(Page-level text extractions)
"""

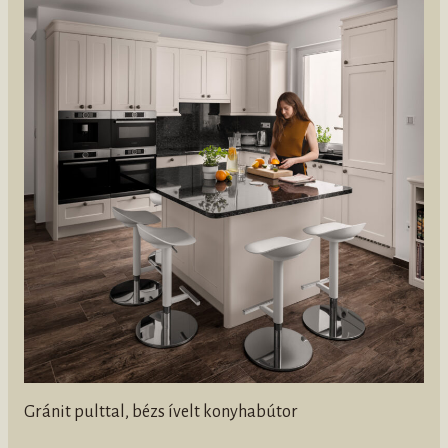
Gránit pulttal, bézs ívelt konyhabútor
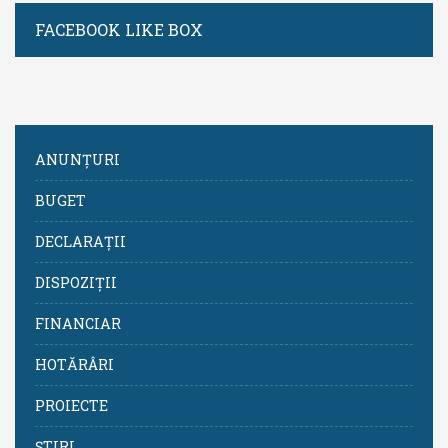
FACEBOOK LIKE BOX
ANUNȚURI
BUGET
DECLARAȚII
DISPOZIȚII
FINANCIAR
HOTĂRÂRI
PROIECTE
ȘTIRI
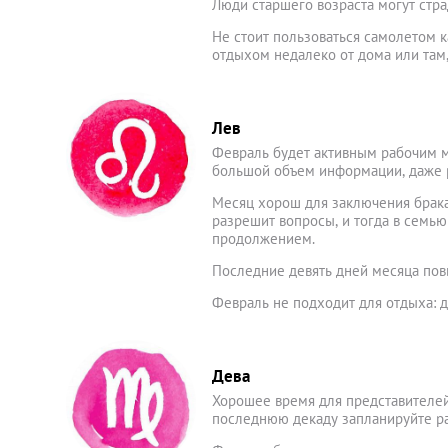
Люди старшего возраста могут стра
Не стоит пользоваться самолетом к
отдыхом недалеко от дома или там,
Лев
Февраль будет активным рабочим м
большой объем информации, даже 
Месяц хорош для заключения брака
разрешит вопросы, и тогда в семью
продолжением.
Последние девять дней месяца пов
Февраль не подходит для отдыха: д
Дева
Хорошее время для представителей
последнюю декаду запланируйте раб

"""

Select and copy every line above that contains the word "Февраль". Case counts.

Февраль будет активным рабочим м
Февраль не подходит для отдыха: д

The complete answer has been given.